Day 10–Friday, April 21. Sandy Haven to Watwick Bay (7.5 miles)

Since we had pushed so hard to make it to Sandy Haven, we decide we could sleep in until 8 and still make both crossings. I got to talking to the family that was staying there in the campground and they told us there was actually a bridge across the inlet now so we had more time to cross.

The river crossing at Sandy Haven–it used to be stepping stones so we were a little worried

This was a very nice family with 2 daughters. Surprisingly, I talked with them for quite a while (unusual for me since I’m so reserved). He was from Pembrokeshire and had moved to Manchester for work several years ago, where he met his English wife. They had decided to raise their daughters bilingually when they came along. For a while, they lived in London where there was a Welsh school, but, due to funding/costs, it closed. They are now living north of Cardiff and she was still commuting to London weekly for work so they can continue to raise their daughters bilingual. I think this is extremely admirable and a great thing to do for their daughters. I do believe I missed out by not learning a second language at an earlier age. We will definitely feel the impact next month in France. I apologize for forgetting everyone’s names and if you are reading this, please shoot me your names and I will update. We enjoyed talking with you.

Another easy start

Once we got across the inlet, we had a fairly nice and level walk to the Gann for our second crossing. When I say level, I mean less than 300′ elevation change at a time. We had a few dips in the trail. After one climb back up, we took a break on one of the channel marker beacons.

A pleasant lunch break

There was terrain again now that we were out of the industrial area. There were also some pretty massive WW II bunkers that consisted of several rooms above and below ground. I was all for exploring them until the bats flew at me (or possibly just shadows from my headlamp, but I’m going with the bat theory).
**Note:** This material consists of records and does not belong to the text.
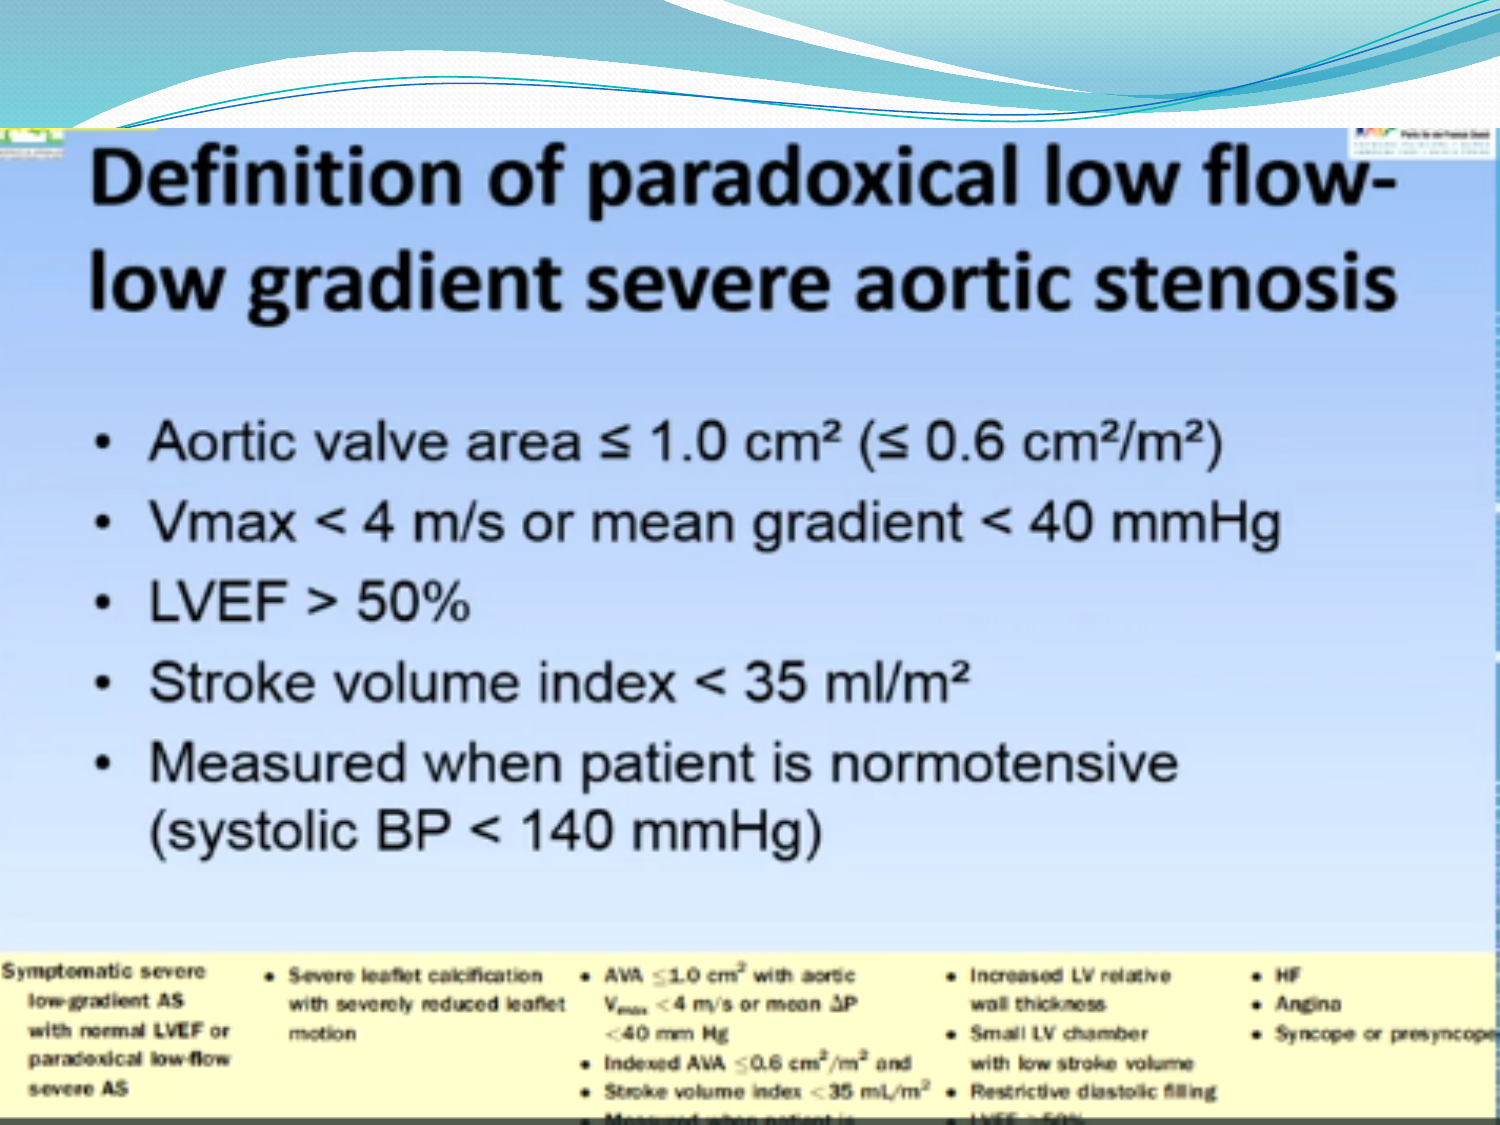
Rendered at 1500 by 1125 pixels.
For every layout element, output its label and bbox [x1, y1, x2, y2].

list [0, 128, 1500, 1125]
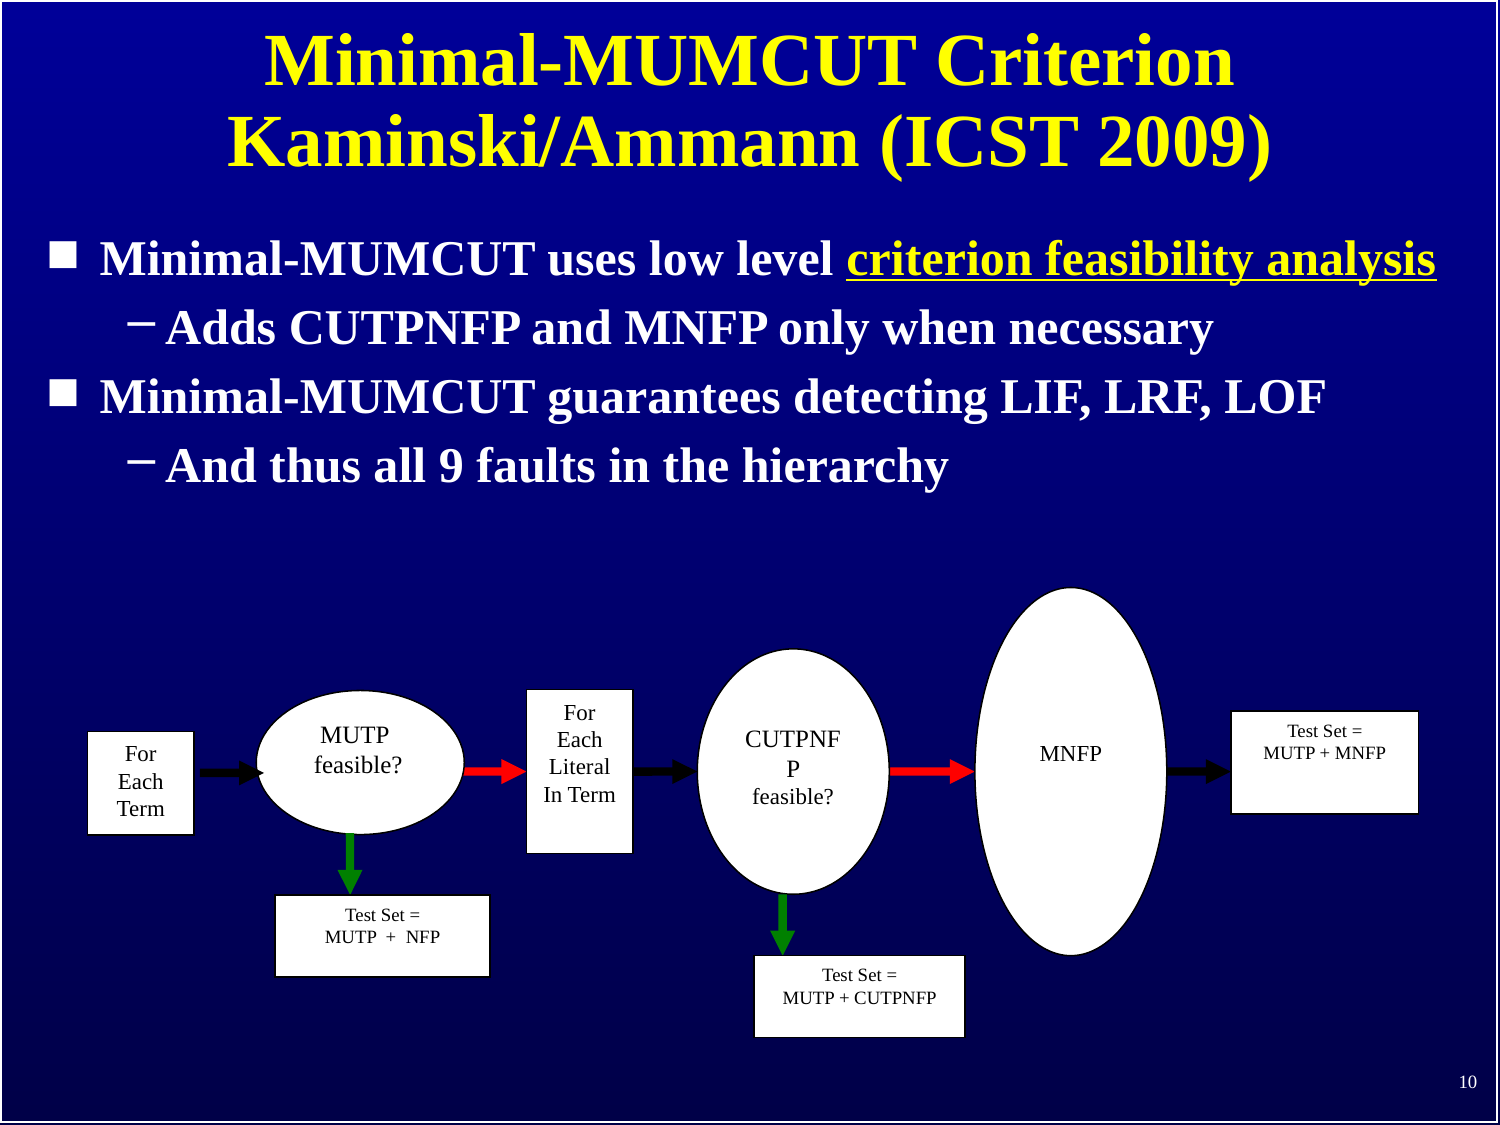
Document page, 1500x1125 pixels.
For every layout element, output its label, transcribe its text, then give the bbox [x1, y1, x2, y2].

slide_number 10 [1179, 1050, 1493, 1112]
list Minimal-MUMCUT uses low level criterion feasibility analysis Adds CUTPNFP and MNFP only when necessary Minimal-MUMCUT guarantees detecting LIF, LRF, LOF And thus all 9 faults in the hierarchy [37, 224, 1463, 1088]
title Minimal-MUMCUT Criterion Kaminski/Ammann (ICST 2009) [14, 15, 1486, 188]
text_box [87, 587, 1420, 1038]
A bit of terrain today–always a beach below
Many rooms and levels here

After we crossed the second low tide bridge, we were home free for the day. All we had to do was find a place to camp and eat. As with most villages, we passed a couple of lime kilns on the way into town. I’m not sure of all the functions of the lime kilns in the past, but the uses include additives for mortar and fertilizer for soil.

A nice bridge at the second crossing as well–we were worried for nothing
Lime kiln just outside of Dale

We stopped in Dale for a while for a pint to recover, more from yesterday than today. After our beers, we headed up to the camp to check out rates. They wanted 50 BP for us to camp for the night. I flat out refused to pay that kind of price.
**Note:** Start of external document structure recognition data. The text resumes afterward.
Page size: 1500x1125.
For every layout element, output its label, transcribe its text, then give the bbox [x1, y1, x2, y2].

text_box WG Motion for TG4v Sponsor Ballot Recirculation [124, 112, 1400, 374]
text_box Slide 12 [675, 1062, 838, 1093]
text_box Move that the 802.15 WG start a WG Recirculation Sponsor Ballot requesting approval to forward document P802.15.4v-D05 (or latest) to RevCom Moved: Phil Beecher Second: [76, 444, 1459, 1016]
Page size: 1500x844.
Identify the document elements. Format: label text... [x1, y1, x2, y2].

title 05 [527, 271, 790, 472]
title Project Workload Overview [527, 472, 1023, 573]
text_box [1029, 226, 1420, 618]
Interesting wood carving shop on side of road by campground

We went back to the pub and had another pint to contemplate our options. Pam and I decided to wild camp further down the trail after we ate. George and Karen caved to the man and paid the 10 BP each for the campground after they couldn’t find a B & B. We ate dinner at the Griffin Inn right in front of the fire place.

Dinner at the Griffin Inn

Following our pub dinner and beers, Karen and George walked with us as far as the campground where they stayed. They have decided to pay to camp rather than take a chance on another wild site. Also, they’ve decided to take a one mile short-cut to skip the 6 miles around St. Ann’s Head. I’ve known George for over 40 years and he’s normally not a negative person. He has been pretty negative for the last few days and keeping to himself so I know he really is in pain. I hope the shortcut gives him enough of a break that he can start enjoying himself again or I may be forced to give him a bump near a cliff.

Is that a happy look?

Pam and I hiked another mile and a half down to a little used beach in Watwick Bay. After a little convincing, I got Pam to agree to camp on the beach but she’s very afraid of the tide washing us away. We had a beautiful spot on an isolated beach with a starry sky and views of the distant refineries (actually quite a nice bit of mood lighting in the distance). Except for the locals fishing off the point about a mile away, we were all alone.